Chapter 3: Accreditation, Proactive Supervision and Assessment Approach Guidance
Accreditation
Demonstrating delivery of Fair Consumer Outcomes from Chapter 1 and appropriate OCG characteristics from Chapter 2 will allow insurers to be eligible for accreditation. While accreditation is voluntary, becoming an "accredited insurer" offers the benefit of a privileged filing process through FSRA's discretion under s. 413 of the Insurance Act. Chapter 4 of the Proposed Guidance, which is yet to be announced by FSRA, will detail the filing requirements for accredited and non-accredited insurers.
Proactive Supervision
FSRA's proactive supervision for rating and underwriting applies to all insurers regardless of accreditation status, and involves regular collection of data to monitor the market and mitigate adverse consumer outcomes.
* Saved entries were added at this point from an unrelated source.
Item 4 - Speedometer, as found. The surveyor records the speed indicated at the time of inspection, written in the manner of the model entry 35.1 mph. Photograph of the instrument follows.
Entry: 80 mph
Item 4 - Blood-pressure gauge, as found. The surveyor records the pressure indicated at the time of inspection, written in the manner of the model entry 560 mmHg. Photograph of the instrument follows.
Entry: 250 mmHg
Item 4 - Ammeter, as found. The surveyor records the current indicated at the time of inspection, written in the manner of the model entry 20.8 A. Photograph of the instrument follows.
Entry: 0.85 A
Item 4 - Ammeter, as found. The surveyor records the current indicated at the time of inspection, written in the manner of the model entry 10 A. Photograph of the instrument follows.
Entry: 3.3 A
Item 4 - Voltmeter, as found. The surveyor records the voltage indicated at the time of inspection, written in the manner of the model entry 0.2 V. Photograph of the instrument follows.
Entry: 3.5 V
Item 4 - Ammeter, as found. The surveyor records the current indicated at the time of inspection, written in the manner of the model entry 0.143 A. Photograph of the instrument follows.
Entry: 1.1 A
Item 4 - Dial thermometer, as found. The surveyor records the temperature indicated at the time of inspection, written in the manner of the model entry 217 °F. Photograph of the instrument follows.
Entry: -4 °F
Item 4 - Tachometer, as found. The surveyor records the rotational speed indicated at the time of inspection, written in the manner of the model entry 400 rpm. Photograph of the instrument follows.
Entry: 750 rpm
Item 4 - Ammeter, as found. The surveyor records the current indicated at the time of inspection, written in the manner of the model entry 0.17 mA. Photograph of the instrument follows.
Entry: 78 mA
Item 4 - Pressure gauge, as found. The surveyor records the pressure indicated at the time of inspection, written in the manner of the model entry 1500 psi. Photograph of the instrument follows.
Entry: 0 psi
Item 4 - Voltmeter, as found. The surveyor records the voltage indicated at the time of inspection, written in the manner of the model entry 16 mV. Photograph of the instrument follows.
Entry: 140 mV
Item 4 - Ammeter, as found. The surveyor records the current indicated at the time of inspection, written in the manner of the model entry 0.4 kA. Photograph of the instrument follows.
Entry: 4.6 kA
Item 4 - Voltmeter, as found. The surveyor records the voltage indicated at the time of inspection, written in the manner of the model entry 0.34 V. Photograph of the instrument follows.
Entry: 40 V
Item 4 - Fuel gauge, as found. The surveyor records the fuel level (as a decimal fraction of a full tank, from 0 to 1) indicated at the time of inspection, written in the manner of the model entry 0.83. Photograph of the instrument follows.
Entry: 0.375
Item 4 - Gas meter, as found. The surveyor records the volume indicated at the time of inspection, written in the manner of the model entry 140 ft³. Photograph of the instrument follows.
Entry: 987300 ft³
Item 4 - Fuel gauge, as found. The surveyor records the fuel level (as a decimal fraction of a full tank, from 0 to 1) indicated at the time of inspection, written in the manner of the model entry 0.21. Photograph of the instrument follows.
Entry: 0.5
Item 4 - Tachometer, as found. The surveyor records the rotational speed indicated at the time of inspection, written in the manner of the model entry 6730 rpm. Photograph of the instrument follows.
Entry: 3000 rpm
Insurers are required to proactively inform FSRA of material changes to their business, such as risk appetite and governance.
Insurers that fail to meet accreditation standards will be provided feedback and an opportunity to reapply. Those that are accredited but have failed to maintain the accreditation standards may be placed under review or lose their accreditation status. Insurers will have one year to address deficiencies identified by FSRA and if the deficiencies are not resolved within this period, then the accredited status will be lost. However, insurers may reapply for accreditation. Importantly, material changes to an insurer's demonstration of Fair Consumer Outcomes, soundness of OCG characteristics, corporate structure, financials, or regulatory issues reported by FSRA or other regulators may also trigger a reevaluation of an insurer's accreditation status.
Proportional Approach to Assessments
Finally, FSRA will apply the "proportionality principle" in their assessments. This means that, depending on their size and complexity, insurers may adopt different approaches and mechanisms to achieve fair consumer outcomes and sound OCG characteristics. For example, small insurers may combine their model reviewer and model approval functions, provided any conflict of interest risks are mitigated. Likewise, small insurers may independently report risks to the Head of Risk and Compliance, CRO, or CEO, whereas large insurers may require a specific business owned risk committee (e.g., an automobile insurance risk committee) reporting to an enterprise risk committee. Large insurers will require a greater degree of documentation on policies, processes, and controls for identifying, assessing, monitoring, and mitigating risks commensurate with their size.